Ik houd best van Nederland. Dat gekke stukkie grond aan de Noordzee dat allang half was verzopen als we geen droogmaling hadden gehad. Als we niet die polders hadden gemaakt die ik politiek verdoem maar geografisch mooi vind. De heuvels in het zuiden, de bossen in het oosten.
Maar dat gaat dus heel duidelijk om de grond, en ook wel om de mensen – een forse minderheid en misschien een stukje zwijgende meerderheid die niet zo nodig hun stem hoeven te verheffen, of het te druk hebben daarvoor met zwoegen.
En de prachtige luchten die je hier hebt, Alleen vergelijkbaar met Patagonië.

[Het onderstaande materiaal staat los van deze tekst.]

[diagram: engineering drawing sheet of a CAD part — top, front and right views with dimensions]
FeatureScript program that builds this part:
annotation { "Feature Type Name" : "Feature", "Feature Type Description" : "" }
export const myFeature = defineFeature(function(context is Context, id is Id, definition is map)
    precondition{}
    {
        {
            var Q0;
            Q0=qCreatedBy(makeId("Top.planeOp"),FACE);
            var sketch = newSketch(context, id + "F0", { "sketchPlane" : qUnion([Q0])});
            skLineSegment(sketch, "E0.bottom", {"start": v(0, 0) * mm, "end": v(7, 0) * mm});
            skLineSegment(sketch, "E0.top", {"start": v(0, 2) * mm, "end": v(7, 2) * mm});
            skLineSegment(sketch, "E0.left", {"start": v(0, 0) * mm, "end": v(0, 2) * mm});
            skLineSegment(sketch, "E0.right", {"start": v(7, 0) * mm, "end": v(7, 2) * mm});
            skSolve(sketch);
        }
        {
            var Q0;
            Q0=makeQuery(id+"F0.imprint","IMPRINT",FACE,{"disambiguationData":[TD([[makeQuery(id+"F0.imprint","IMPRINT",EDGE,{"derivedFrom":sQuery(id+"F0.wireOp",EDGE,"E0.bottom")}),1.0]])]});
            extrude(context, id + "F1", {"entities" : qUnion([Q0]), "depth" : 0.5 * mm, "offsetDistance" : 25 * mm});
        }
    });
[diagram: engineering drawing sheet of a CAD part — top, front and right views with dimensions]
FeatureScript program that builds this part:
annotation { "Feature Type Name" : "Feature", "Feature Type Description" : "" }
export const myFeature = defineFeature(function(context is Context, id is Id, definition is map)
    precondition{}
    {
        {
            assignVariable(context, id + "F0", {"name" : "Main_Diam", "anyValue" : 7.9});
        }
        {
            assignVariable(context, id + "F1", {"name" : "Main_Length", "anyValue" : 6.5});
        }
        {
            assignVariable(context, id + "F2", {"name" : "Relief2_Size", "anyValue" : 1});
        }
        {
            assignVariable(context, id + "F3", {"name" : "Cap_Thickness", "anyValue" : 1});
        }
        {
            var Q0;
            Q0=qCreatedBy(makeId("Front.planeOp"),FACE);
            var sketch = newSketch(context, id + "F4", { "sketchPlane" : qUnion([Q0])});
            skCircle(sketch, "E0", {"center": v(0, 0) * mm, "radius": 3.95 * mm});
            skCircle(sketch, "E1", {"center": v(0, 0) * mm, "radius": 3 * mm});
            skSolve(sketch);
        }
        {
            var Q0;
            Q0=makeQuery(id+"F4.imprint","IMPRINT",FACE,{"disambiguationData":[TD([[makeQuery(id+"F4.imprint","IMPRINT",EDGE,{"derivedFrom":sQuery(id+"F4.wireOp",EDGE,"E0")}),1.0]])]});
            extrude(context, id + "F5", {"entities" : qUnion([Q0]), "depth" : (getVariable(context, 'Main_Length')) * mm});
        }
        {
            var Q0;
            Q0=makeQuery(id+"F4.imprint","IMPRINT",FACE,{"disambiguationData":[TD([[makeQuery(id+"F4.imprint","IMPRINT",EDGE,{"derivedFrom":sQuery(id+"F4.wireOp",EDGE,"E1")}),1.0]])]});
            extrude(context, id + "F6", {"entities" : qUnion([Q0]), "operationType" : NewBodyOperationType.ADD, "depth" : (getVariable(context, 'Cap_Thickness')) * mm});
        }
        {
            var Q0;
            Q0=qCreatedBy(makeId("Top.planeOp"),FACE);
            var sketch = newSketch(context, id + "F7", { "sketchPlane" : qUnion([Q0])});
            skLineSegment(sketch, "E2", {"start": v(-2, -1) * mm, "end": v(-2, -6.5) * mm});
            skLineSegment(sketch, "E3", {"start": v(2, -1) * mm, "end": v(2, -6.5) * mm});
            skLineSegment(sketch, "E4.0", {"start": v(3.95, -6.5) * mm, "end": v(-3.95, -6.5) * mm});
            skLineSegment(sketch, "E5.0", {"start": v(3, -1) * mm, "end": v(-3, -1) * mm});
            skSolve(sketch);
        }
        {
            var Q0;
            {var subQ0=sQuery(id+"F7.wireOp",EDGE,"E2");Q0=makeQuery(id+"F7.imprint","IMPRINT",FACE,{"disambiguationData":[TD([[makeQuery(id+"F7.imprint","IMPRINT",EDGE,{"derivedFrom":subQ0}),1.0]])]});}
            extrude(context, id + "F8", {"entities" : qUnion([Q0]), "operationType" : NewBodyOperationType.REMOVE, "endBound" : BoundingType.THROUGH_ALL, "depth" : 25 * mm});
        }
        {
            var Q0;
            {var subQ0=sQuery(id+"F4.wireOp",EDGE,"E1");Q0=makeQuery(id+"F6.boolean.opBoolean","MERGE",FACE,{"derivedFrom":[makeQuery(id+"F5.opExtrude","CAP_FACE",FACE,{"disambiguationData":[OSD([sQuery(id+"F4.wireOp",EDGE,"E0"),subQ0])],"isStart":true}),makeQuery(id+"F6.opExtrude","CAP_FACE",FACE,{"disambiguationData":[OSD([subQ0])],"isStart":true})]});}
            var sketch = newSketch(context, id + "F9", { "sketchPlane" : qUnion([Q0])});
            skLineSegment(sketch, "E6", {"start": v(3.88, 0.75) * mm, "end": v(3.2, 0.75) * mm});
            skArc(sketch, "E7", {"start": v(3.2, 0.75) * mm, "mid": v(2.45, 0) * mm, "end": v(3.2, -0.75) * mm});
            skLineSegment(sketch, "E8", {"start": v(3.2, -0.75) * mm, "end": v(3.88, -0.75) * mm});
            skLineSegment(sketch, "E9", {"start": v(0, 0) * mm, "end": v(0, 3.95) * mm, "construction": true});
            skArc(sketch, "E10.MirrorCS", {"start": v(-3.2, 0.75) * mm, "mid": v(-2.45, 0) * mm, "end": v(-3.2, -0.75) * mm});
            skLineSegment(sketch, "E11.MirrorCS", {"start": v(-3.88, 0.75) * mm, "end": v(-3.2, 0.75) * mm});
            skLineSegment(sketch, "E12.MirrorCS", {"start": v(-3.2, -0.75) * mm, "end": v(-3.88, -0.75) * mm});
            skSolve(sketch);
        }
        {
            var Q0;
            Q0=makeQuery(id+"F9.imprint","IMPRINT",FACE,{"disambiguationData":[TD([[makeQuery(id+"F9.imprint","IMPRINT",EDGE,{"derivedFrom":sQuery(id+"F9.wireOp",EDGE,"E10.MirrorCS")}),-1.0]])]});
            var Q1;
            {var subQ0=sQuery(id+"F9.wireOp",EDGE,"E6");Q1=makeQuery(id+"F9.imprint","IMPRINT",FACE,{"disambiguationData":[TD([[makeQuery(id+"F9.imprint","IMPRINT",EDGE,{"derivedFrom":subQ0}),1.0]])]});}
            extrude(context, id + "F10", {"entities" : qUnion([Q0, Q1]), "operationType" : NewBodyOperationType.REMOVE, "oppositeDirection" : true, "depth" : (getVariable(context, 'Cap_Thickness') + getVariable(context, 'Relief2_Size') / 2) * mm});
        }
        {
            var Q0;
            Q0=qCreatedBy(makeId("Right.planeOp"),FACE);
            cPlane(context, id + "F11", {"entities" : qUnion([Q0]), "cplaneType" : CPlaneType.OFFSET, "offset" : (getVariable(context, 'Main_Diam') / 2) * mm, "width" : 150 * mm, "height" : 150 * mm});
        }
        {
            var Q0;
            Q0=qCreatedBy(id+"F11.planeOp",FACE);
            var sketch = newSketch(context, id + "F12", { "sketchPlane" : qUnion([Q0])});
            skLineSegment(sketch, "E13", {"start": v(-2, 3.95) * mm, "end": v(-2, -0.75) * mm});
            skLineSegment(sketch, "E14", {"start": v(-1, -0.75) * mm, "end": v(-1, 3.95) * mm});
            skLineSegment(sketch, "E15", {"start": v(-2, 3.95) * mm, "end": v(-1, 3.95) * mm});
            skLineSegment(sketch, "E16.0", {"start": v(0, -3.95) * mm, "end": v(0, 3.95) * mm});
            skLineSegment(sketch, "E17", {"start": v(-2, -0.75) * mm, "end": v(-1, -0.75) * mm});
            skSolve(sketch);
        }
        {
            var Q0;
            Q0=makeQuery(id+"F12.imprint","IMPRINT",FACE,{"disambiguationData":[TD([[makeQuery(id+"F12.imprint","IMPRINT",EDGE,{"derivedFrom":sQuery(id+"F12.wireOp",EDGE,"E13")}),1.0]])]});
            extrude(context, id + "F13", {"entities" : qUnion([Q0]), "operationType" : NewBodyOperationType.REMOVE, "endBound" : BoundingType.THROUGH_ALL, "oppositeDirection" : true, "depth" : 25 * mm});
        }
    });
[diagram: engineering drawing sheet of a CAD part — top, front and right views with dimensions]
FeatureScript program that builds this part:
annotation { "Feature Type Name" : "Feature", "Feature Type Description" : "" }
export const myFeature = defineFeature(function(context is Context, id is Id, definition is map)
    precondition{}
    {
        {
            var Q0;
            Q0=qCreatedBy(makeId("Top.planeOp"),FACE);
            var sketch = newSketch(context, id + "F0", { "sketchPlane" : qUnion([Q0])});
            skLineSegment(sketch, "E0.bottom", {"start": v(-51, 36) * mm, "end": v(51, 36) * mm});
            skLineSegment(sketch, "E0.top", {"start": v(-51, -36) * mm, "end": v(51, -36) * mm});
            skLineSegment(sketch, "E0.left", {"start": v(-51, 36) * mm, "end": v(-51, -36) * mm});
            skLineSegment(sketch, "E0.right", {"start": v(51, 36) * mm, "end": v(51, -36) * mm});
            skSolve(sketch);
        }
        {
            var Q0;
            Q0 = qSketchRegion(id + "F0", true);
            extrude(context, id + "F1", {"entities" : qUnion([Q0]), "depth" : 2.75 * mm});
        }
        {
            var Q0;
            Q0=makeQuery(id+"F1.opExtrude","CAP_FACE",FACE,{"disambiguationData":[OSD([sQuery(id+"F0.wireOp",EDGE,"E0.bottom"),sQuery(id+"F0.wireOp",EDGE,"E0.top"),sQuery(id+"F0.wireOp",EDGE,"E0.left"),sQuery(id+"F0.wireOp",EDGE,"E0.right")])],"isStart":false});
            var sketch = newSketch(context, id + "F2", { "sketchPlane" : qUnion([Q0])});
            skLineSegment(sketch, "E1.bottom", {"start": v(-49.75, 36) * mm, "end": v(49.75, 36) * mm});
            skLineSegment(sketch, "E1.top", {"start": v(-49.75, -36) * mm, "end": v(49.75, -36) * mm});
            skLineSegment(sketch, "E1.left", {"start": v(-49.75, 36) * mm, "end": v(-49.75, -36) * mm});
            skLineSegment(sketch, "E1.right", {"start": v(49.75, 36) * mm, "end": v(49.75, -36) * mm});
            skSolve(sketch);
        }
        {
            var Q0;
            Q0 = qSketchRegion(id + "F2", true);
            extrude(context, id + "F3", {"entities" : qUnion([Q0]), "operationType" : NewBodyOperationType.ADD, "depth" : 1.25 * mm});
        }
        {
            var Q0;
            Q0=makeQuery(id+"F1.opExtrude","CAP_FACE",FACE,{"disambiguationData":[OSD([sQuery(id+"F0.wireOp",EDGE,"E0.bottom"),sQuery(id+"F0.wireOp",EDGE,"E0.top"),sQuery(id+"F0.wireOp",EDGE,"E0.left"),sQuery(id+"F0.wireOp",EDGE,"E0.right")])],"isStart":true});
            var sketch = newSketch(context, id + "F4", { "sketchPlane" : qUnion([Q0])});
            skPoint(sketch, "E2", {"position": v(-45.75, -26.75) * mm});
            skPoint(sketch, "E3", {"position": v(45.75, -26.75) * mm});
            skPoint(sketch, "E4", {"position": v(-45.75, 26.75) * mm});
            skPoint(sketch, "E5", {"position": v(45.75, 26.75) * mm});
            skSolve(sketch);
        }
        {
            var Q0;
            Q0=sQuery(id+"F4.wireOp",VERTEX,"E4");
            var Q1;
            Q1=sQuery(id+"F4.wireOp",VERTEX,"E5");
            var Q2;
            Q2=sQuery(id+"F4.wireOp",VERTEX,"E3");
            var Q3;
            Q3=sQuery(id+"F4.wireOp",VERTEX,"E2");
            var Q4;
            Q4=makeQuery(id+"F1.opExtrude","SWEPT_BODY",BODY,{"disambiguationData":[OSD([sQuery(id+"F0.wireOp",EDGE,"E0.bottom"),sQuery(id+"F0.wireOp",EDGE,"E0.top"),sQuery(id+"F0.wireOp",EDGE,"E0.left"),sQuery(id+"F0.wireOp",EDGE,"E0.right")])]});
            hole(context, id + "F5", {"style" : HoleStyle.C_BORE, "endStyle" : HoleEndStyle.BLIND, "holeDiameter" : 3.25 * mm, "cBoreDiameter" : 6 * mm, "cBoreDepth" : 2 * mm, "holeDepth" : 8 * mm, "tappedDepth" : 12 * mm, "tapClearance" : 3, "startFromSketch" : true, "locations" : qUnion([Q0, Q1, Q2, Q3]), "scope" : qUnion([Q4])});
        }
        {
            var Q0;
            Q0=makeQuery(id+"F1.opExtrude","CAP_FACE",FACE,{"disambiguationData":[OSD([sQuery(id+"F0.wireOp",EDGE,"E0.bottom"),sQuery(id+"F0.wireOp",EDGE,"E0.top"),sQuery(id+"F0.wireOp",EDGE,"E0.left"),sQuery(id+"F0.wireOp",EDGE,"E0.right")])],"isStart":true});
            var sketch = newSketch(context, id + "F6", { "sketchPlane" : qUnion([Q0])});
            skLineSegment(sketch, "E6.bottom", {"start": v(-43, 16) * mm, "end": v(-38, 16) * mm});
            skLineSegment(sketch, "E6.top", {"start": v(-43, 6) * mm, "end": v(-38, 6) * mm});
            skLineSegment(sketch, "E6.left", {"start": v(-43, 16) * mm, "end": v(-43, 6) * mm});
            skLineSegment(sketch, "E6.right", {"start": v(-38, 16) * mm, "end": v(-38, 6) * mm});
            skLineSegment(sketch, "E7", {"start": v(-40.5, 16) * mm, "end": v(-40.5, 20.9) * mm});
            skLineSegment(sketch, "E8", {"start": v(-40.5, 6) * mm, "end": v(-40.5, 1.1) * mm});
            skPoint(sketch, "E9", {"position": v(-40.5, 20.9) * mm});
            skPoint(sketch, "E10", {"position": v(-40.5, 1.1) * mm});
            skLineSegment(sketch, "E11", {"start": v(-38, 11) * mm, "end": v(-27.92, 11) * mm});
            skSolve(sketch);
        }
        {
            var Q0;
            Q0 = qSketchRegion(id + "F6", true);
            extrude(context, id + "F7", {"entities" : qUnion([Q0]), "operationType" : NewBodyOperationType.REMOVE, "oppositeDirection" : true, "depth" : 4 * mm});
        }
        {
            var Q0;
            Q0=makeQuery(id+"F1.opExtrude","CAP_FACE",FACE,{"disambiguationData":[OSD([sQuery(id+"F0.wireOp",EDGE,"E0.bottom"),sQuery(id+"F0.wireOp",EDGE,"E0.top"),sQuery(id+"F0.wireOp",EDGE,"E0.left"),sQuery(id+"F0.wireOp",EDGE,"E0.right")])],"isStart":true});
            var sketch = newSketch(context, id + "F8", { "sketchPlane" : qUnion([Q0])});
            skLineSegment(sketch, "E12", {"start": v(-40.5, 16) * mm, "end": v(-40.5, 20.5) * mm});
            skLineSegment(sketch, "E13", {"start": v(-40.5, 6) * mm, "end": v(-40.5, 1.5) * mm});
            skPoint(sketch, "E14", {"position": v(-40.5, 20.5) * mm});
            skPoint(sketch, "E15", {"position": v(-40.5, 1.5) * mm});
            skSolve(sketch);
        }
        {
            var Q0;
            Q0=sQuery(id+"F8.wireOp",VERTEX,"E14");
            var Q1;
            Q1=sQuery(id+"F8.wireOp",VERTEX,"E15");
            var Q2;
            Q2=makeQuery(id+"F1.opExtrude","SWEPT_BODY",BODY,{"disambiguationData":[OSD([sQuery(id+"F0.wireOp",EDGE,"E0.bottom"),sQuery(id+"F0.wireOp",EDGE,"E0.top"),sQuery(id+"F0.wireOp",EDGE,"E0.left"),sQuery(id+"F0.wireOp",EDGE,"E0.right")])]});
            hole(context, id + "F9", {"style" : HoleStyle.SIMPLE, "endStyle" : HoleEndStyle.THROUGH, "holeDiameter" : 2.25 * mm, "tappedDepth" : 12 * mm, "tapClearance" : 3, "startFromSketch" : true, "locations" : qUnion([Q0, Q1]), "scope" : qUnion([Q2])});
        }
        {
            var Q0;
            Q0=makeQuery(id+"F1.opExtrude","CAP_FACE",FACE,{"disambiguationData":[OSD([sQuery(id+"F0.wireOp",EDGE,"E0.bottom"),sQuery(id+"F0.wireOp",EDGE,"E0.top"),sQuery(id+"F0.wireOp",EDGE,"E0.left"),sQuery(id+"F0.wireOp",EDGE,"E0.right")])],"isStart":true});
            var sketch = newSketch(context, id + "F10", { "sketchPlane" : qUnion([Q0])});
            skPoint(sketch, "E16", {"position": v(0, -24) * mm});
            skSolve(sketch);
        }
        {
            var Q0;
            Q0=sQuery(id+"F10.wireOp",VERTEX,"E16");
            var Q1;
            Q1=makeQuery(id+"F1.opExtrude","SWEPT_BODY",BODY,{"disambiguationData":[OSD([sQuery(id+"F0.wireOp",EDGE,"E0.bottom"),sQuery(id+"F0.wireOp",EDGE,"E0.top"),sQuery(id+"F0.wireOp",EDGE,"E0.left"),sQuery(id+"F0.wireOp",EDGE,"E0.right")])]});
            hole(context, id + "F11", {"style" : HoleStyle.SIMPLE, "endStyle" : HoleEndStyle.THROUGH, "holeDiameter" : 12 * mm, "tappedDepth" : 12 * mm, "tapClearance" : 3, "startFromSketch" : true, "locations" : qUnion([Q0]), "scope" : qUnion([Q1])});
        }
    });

Maar de staatsinrichting en het culturele klimaat hier dat maakt dat ik regelmatig me afvraag waar ik heen kan gaan. Maar ja tussen droom en daad … Een nieuwe lente een een nieuwe geluid is niet voorbehouden aan Gorter of GroenLinks
Ik heb op dit moment gelukkig een prima plek waar ik kan vechten tegen de bierkaai, hem kan kietelen en waar ik met de mijnen de regenten van de stad regelmatig verantwoording vraag af te leggen. En samen met de bewegingen waarmee ik voor een eerlijk en mens- en milieuvriendelijke stad en wereld vecht, blijf ik zingen en demonstreren en staken en knokken.
Want we zúllen winnen!
Zeker als jullie meevechten. Opstaan – al dan niet letterlijk. Je laten horen. Luid Nee zeggen tegen de verdelging van de wereld en dit mooie landje met zn botte honden. Werken aan die andere wereld.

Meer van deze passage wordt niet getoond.